You’ll be one of the first technical hires on the ground, with direct ownership over GPU networking and cloud infrastructure, shaping how the platform is built, scaled, and operated. The environment is greenfield, fast-moving, and highly technical, with real influence over architectural decisions.
If you want to work daily with cutting-edge NVIDIA GPU stacks, own core infrastructure rather than inherit it, and join early at a well-funded GPUaaS company, this role offers rare depth and impact.
Interested? Get in touch and apply today.
Responsibilities:
- Design, deploy, and operate GPU clusters using NVIDIA networking technologies (InfiniBand, NVLink, RoCE).

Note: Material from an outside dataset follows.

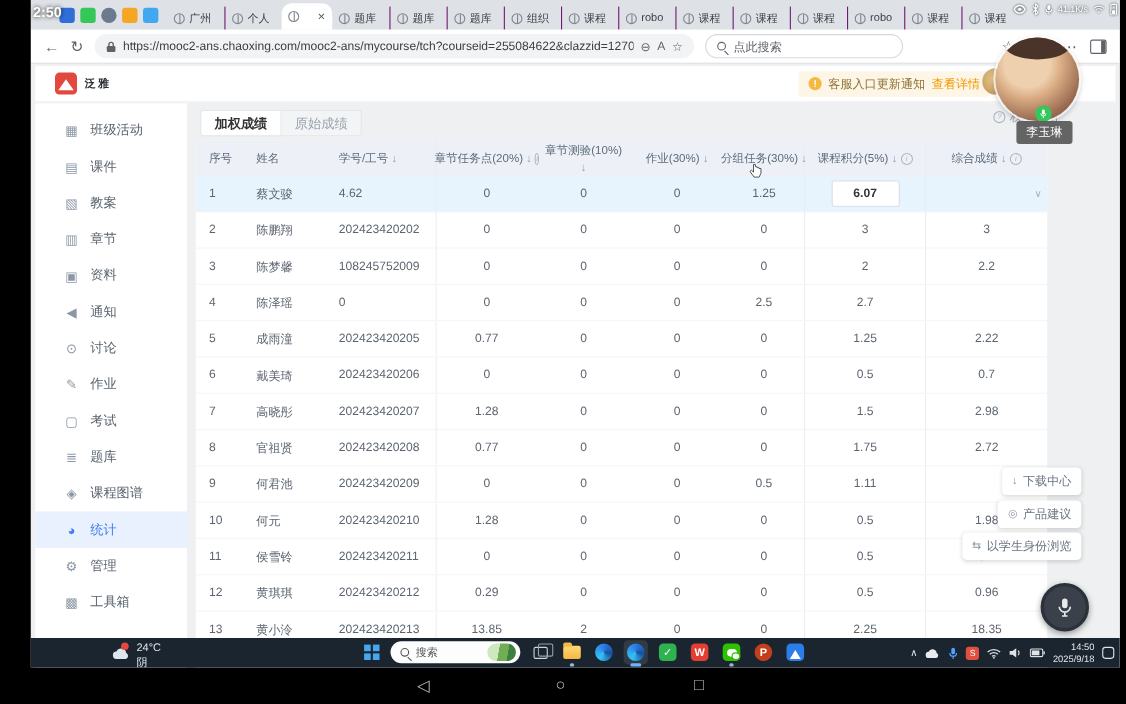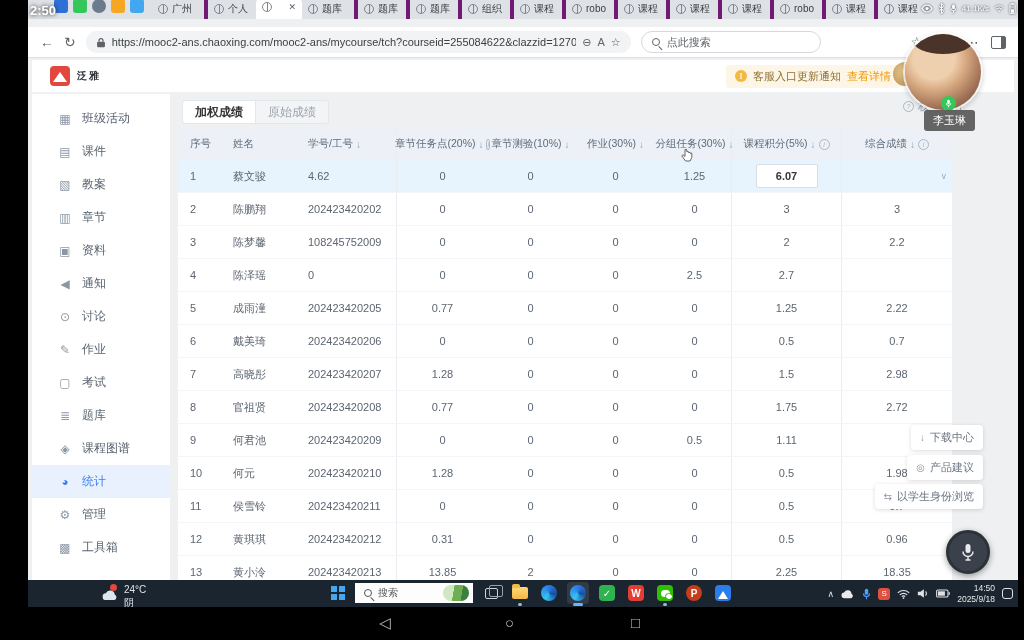"广州" .tabstrip { height: 19px -> 27px }
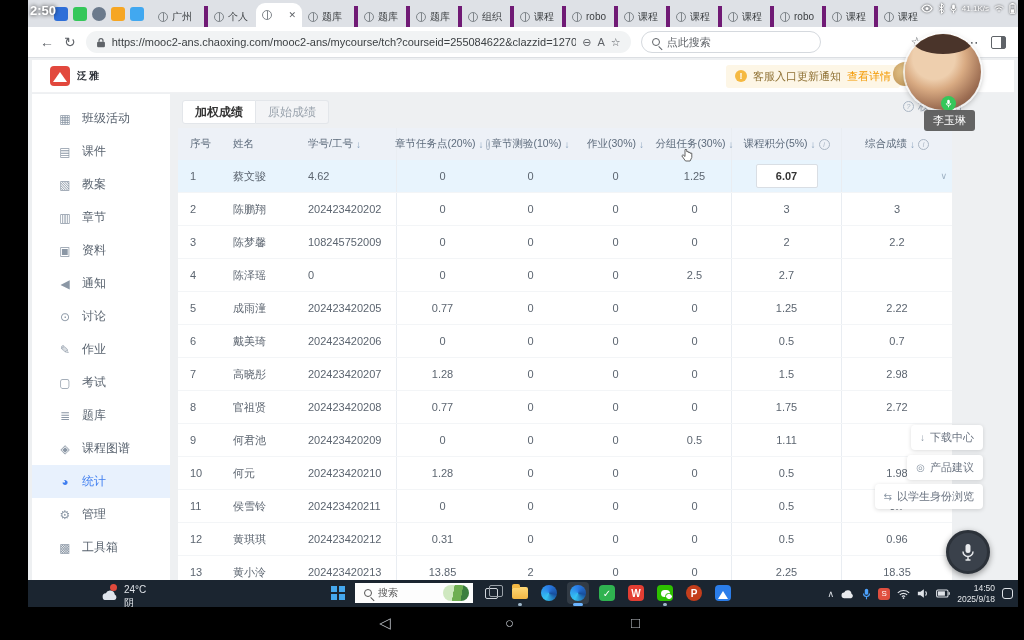"个人" .tab { border-left: 4px solid #701a75 -> 1px solid #701a75 }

- Build and manage GPU cloud infrastructure using OpenStack as the core control plane.
- Configure and maintain high-performance networking for AI workloads, optimising latency, throughput, and reliability.
- Support provisioning, scaling, and lifecycle management of GPU nodes and tenant environments.
- Work closely with hardware, datacenter, and platform teams to ensure tight integration between compute, network, and storage layers.
- Troubleshoot complex performance and connectivity issues across GPU, network, and virtualisation layers.
- Contribute to automation, documentation, and operational best practices.
Skills/Must have:
- Strong hands-on experience with NVIDIA GPU infrastructure and networking stack (InfiniBand, RoCE, NCCL, CUDA-aware networking).
- Solid production experience operating OpenStack environments (Nova, Neutron, Cinder; GPU passthrough a plus).
- Deep Linux systems knowledge in high-performance or large-scale environments.
- Experience supporting AI/ML training or inference workloads at scale.
- Comfortable working on-site 5 days per week in Houston.
- Ability to operate autonomously in an early-stage, high-ownership environment
Benefits:
- Potential equity/bonus
Salary:
- $120,000 – $160,000 base (depending on experience)